▶ _List of tasks_
**1)** In the Obscene review, which publication is Al Goldstein said to have published?
**2)** Transcribe the Obscene review from "And you wish" to "on their notoriety.".
**3)** Pick up the Obscene review after its last sentence and keep writing.

▶ _Excerpt provided_
++++++++++
Rosset appears in both contemporary interviews and older footage, including a spot from a late night show with the combative publisher of Screw, Al Goldstein. Despite how his critics might like to portray him, Rosset emerges as soft-spoken, dignified, and articulate. He’s a much more appealing first amendment star than say, Larry Flynt. At the same time, he can also come across as a little too quiet and self-effacing, less fascinating that the books he was associated with. He’s even said, “If you want to know the person I am, look at the books I publish.”

And you wish the filmmakers spent more time with the books and with what made them important, aside from their offensiveness. Obscene has no shortage of self-satisfied talking heads from the ’60s telling you how great the counterculture was, such as an obnoxious Ray Manzarek and author/artist Betty Dodson, who brags about how she threw the best orgies in NYC. What the film fails to do is present a greater cultural, literary, or intellectual context for their hero. For example, it would be illuminating if there were someone explaining what was so radical about Burroughs, apart from his explicit content. There’s, ultimately less time spent on the content of the books and more on their notoriety.
++++++++++
▶ _Given information_
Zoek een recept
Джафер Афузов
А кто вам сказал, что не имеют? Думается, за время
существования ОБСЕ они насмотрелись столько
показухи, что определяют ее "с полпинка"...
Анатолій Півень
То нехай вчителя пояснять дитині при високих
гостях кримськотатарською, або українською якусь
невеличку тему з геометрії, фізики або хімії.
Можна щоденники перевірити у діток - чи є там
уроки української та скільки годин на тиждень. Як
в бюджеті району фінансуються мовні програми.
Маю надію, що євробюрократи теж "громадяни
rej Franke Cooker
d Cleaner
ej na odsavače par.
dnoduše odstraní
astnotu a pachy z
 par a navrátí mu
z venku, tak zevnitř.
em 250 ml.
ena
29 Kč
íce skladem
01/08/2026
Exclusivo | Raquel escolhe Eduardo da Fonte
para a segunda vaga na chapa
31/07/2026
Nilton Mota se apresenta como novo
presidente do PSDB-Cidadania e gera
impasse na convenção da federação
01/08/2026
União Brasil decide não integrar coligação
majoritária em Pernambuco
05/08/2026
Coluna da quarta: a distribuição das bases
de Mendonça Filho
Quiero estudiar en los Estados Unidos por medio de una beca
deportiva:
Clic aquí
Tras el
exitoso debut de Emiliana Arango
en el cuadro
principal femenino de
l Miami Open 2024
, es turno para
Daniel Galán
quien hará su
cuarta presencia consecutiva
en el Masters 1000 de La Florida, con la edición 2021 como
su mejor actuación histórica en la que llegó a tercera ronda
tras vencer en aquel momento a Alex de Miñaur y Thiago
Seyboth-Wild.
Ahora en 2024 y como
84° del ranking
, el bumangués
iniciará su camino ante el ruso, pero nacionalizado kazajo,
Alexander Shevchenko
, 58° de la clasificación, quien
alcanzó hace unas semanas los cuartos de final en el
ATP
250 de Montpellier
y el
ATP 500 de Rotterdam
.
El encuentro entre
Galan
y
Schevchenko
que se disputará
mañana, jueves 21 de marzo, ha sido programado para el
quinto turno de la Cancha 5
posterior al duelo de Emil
++++++++++
▶ _Answer set_
**1)** Screw

**2)**
And you wish the filmmakers spent more time with the books and with what made them important, aside from their offensiveness. Obscene has no shortage of self-satisfied talking heads from the ’60s telling you how great the counterculture was, such as an obnoxious Ray Manzarek and author/artist Betty Dodson, who brags about how she threw the best orgies in NYC. What the film fails to do is present a greater cultural, literary, or intellectual context for their hero. For example, it would be illuminating if there were someone explaining what was so radical about Burroughs, apart from his explicit content. There’s, ultimately less time spent on the content of the books and more on their notoriety.

**3)**
Obscene is earnest, fitfully interesting, and proud of its liberal credentials. It’s not that they lack material, as the story of Grove is as colorful as its authors, including the bombing of its offices, protests by radical feminists, and an eventual sideline in Victorian erotica. Directors Neil Ortenberg and Daniel O’Connor, however, are perfectly content to employ de rigueur documentary devices like montages, use of historical footage, interviews with famous people (Gore Vidal, John Waters, Jim Carroll), and somewhat obvious choices of music (Dylan, Doors, Patti Smith). It’s not a bad film, but it feels like a missed opportunity that gives Rosset more credit for defending freedom of speech than for publishing some of the 20th century’s most distinctive authors. You might just be better off reading one of Grove’s books.